» **What is needed**
Search the records for the word "this" and copy every line in which it occurs.

● ● ● ● ●

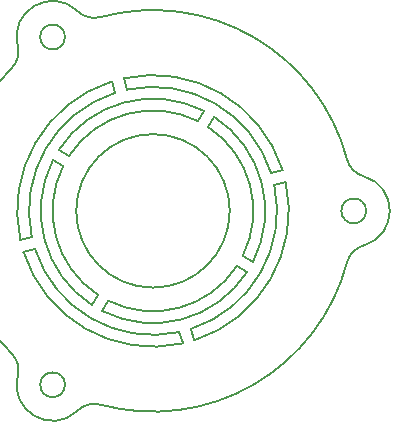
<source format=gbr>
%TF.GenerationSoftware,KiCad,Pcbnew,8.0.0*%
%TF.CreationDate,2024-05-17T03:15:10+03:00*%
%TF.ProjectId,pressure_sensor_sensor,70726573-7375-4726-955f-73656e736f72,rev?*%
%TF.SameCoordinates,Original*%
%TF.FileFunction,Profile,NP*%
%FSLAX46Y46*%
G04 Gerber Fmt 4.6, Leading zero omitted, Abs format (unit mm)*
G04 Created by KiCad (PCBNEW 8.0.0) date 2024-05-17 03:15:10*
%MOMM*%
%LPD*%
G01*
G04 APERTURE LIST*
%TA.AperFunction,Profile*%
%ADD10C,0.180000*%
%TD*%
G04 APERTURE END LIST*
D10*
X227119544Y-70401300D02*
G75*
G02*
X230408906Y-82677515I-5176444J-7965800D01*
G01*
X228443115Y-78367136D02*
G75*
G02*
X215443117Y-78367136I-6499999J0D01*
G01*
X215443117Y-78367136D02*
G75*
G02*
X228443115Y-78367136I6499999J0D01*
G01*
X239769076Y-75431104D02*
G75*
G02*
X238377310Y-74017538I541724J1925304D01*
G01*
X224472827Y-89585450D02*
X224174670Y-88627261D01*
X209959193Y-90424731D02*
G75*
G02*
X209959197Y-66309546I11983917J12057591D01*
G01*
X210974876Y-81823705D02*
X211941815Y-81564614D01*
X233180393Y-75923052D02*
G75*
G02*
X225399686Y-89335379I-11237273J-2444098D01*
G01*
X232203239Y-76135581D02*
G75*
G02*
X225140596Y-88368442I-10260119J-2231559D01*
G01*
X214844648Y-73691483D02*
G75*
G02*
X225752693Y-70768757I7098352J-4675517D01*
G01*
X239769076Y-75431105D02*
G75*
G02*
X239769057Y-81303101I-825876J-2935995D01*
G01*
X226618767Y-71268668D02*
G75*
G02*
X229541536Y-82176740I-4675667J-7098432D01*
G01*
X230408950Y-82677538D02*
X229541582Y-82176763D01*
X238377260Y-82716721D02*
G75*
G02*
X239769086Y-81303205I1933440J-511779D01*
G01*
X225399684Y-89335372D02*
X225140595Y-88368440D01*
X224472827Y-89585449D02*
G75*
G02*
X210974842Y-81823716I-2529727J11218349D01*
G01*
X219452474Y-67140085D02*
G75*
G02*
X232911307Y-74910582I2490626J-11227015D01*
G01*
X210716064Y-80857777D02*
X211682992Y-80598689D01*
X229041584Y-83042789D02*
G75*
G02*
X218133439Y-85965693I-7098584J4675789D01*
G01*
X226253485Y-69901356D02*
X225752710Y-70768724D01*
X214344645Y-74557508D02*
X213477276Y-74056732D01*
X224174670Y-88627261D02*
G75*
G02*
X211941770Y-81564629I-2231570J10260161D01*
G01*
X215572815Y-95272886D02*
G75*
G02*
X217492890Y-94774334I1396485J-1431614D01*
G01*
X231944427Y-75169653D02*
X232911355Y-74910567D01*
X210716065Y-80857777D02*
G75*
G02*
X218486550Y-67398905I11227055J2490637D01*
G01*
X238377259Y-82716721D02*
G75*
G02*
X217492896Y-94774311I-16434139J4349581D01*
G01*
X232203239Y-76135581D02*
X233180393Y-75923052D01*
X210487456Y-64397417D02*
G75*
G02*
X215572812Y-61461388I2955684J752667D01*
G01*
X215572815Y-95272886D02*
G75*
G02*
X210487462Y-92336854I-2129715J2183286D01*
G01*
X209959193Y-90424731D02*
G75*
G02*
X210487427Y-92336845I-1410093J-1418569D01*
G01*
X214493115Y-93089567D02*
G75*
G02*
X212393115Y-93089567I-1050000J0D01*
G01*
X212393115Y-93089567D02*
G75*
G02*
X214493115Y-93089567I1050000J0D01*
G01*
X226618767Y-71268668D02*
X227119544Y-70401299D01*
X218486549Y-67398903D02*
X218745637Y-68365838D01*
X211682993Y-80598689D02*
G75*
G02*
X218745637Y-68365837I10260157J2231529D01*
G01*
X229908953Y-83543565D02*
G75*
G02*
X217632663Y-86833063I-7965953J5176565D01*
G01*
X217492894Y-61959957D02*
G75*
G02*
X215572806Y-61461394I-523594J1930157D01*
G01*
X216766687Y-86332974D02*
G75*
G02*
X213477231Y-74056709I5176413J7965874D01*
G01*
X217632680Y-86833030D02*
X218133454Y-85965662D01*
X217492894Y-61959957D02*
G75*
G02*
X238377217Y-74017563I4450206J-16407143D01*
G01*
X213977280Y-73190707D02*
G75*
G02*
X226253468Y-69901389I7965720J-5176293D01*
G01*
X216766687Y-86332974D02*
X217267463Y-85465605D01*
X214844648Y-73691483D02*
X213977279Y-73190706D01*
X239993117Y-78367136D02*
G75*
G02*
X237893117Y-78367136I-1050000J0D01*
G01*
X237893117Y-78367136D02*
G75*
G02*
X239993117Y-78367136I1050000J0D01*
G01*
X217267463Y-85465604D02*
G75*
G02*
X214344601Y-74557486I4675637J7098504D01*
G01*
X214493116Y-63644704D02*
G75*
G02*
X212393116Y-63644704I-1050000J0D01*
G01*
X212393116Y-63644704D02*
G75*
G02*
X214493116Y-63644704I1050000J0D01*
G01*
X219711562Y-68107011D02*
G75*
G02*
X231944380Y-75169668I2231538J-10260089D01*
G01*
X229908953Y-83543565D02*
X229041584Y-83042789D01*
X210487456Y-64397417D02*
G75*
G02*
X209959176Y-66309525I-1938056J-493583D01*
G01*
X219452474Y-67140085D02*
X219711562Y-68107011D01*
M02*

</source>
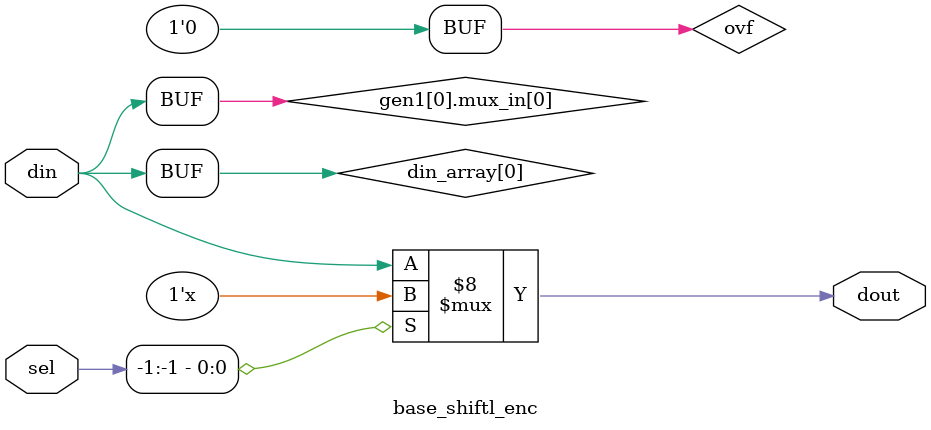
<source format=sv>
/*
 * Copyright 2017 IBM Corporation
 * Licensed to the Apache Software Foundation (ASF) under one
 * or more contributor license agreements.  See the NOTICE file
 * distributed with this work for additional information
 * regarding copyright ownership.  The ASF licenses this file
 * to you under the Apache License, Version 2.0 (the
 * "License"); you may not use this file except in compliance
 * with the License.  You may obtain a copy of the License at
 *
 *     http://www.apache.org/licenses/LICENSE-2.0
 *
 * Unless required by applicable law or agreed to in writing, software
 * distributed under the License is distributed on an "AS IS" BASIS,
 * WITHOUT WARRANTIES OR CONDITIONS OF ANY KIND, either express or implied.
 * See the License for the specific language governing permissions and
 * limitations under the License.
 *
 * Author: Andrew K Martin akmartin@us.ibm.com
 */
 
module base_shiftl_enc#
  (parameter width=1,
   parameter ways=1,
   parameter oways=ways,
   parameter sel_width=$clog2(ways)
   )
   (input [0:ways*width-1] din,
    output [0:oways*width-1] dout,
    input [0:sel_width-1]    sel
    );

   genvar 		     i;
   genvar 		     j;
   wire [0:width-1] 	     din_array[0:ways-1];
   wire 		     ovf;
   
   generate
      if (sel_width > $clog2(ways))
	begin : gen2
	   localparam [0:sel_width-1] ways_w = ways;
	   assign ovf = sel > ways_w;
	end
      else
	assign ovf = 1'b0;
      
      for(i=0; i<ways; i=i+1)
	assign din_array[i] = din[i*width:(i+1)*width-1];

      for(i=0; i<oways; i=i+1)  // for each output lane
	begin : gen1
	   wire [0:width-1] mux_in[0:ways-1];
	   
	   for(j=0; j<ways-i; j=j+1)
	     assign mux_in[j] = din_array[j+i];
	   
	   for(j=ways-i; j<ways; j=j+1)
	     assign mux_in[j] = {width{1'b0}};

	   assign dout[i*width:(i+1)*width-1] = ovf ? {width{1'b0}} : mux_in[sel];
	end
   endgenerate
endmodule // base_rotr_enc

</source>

● ● ● ● ●

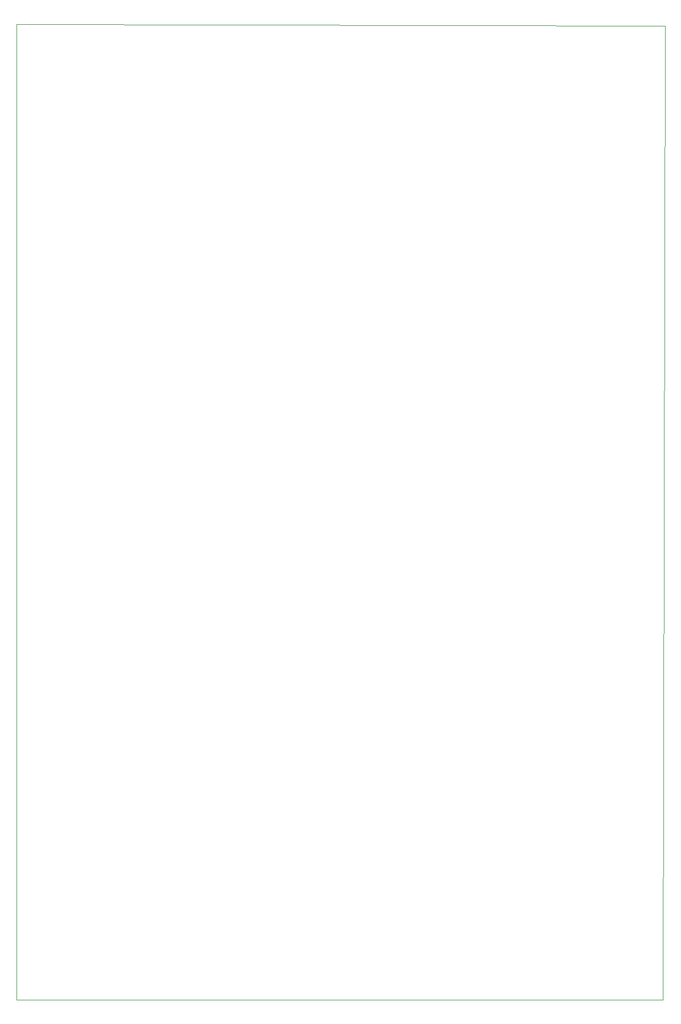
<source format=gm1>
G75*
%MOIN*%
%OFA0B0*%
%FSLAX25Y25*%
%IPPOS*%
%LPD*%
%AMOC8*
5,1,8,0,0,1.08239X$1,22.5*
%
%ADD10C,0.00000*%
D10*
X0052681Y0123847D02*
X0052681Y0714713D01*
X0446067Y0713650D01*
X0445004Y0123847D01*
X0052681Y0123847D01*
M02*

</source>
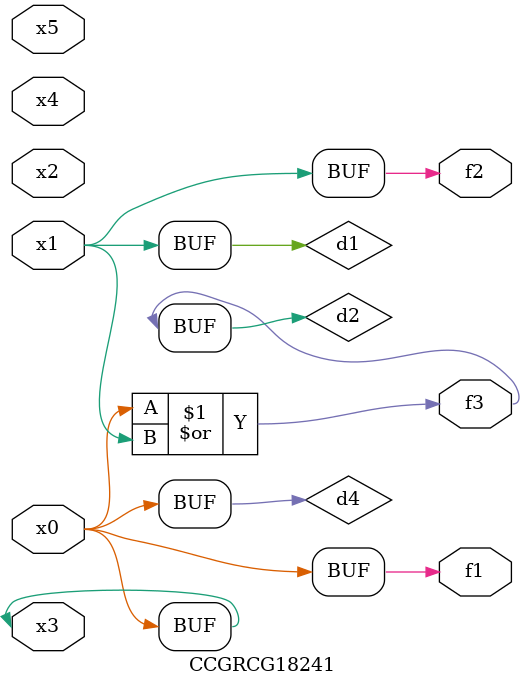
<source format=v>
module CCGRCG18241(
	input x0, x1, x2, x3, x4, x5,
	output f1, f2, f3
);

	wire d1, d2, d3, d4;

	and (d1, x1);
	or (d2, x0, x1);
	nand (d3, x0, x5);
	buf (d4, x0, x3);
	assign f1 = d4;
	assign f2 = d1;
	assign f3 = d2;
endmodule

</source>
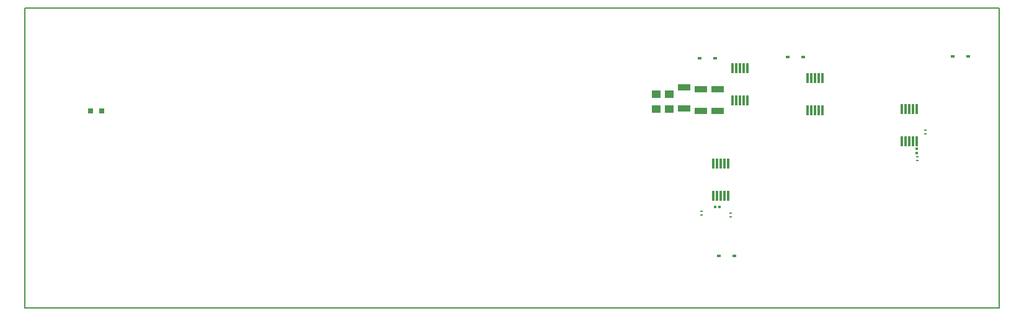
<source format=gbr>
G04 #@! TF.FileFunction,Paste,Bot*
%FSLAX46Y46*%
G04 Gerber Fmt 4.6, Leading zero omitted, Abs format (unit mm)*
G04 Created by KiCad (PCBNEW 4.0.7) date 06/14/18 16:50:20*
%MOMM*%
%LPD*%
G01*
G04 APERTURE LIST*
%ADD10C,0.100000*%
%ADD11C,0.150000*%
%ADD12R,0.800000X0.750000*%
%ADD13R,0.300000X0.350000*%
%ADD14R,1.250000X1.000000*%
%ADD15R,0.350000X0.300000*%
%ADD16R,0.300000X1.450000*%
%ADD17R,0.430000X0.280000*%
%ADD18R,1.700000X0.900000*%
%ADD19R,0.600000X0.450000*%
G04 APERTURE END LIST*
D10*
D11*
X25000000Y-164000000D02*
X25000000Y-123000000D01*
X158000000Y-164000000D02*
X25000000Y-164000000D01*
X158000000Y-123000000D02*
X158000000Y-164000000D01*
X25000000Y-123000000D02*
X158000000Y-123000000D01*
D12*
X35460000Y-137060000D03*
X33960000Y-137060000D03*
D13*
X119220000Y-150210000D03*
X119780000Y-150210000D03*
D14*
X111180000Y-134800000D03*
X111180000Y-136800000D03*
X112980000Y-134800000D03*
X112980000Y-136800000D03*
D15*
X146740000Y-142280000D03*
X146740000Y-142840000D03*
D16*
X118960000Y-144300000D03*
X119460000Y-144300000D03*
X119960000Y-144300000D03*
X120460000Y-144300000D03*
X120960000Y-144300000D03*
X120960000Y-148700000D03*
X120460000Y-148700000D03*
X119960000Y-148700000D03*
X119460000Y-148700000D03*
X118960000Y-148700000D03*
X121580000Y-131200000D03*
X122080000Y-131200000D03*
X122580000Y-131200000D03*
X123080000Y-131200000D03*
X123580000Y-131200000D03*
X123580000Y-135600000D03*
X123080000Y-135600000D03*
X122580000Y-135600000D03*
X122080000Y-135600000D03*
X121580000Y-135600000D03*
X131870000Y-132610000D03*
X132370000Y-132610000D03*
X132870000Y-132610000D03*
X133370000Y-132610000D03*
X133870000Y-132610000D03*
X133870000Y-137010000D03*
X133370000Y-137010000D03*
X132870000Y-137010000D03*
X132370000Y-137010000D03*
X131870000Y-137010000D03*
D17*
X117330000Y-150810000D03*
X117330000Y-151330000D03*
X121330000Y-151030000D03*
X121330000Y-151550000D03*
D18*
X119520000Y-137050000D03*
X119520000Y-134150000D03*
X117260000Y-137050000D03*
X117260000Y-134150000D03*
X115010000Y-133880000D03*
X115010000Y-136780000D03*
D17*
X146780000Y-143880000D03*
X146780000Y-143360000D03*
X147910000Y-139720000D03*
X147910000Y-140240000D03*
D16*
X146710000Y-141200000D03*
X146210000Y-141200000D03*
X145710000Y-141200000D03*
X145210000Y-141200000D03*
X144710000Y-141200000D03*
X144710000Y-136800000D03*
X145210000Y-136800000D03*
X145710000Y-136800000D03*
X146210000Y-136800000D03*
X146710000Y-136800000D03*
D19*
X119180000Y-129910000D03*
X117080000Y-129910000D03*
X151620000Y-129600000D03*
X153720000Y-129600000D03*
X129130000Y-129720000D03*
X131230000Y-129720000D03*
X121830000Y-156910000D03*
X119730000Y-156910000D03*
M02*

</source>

● ● ● ● ●

» **Written reply**
 * distributed with this work for additional information
 * regarding copyright ownership.  The ASF licenses this file
 * "License"); you may not use this file except in compliance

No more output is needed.